The MIT team “trained” Vis by feeding in 1,000 videos including 46,000 sounds made by a drumstick hitting or moving through objects of different consistencies. Then a “deep learning” algorithm, which enables a computer to find patterns within vast quantities of data, deconstructed the sounds.
To predict a new sound from a silent film clip, Vis looks at the audio properties most likely to be associated with each video frame and knits them together into a coherent sound.
Vis can simulate the subtleties of quick and slow sounds, from staccato taps on a rock to gentle rustling through ivy. It manages low-pitched thuds against a cushion and high-pitched clicks against a railing.

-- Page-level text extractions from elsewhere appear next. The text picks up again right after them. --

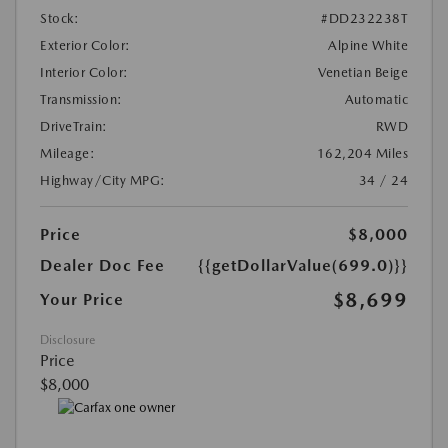
Stock:
#DD232238T
Exterior Color:
Alpine White
Interior Color:
Venetian Beige
Transmission:
Automatic
DriveTrain:
RWD
Mileage:
162,204 Miles
Highway/City MPG:
34 / 24
Price
$8,000
Dealer Doc Fee
{{getDollarValue(699.0)}}
$8,699
Your Price
Disclosure
Price
$8,000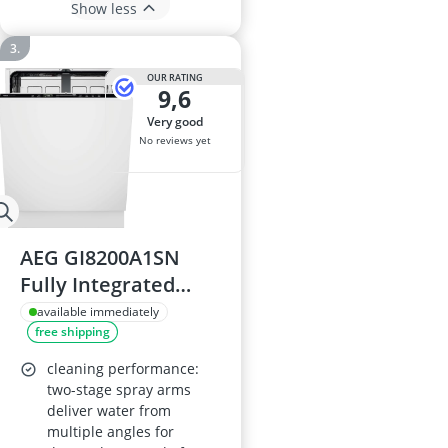
Show less
OUR RATING
9,6
very good
No reviews yet
AEG GI8200A1SN
Fully Integrated
Dishwasher, 13
available immediately
free shipping
Place Settings, 42dB,
815x596x550mm,
cleaning performance:
8000 Series, AirDry,
two-stage spray arms
deliver water from
SatelliteClean Pro,
multiple angles for
ZoneClean,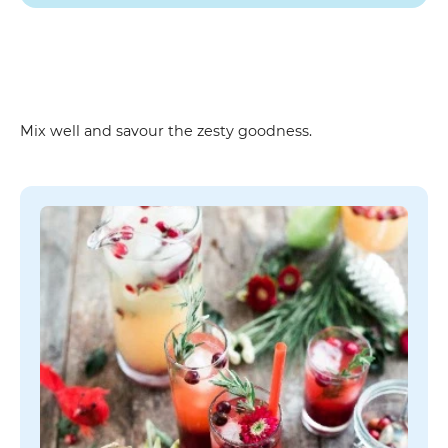
Instruction
Mix well and savour the zesty goodness.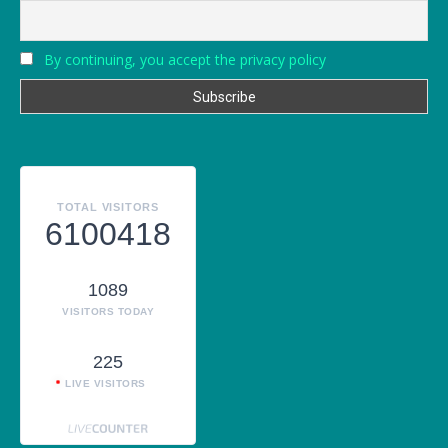
By continuing, you accept the privacy policy
TOTAL VISITORS
6100418
1089
VISITORS TODAY
225
LIVE VISITORS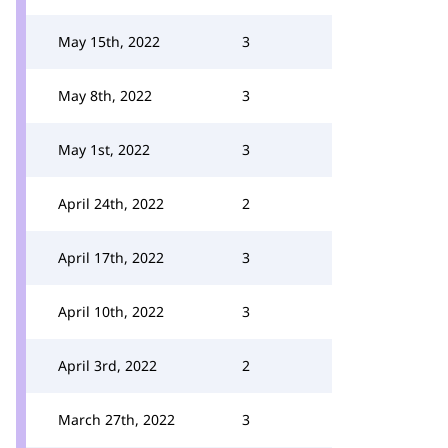
May 15th, 2022
3
May 8th, 2022
3
May 1st, 2022
3
April 24th, 2022
2
April 17th, 2022
3
April 10th, 2022
3
April 3rd, 2022
2
March 27th, 2022
3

To test the realism of the sounds for human listeners, the researchers carried out a survey with 400 viewers who saw video clips twice, once with the real sound and one with Vis’s version. They had to say which was real.
If Vis made sounds that were indistinguishable from reality, they would be chosen half the time. In fact it achieved a very creditable 40 per cent score.
The system is least successful when the sounds are clean and sharp, such as hitting wood or metal, and best at reproducing softer and more drawn-out sounds made by leaves or dirt. It sometimes also “hallucinates” a false hit if the stick stops just short of its target.
Mr Owens dreams now of simulating sounds where there is no clear visual clue. “From the gentle blowing of the wind to the buzzing of laptops, at any given moment there are so many ambient sounds that aren’t related to what we’re actually looking at,” he says. “What would be really exciting is to somehow simulate sound that is less directly associated to the visuals.”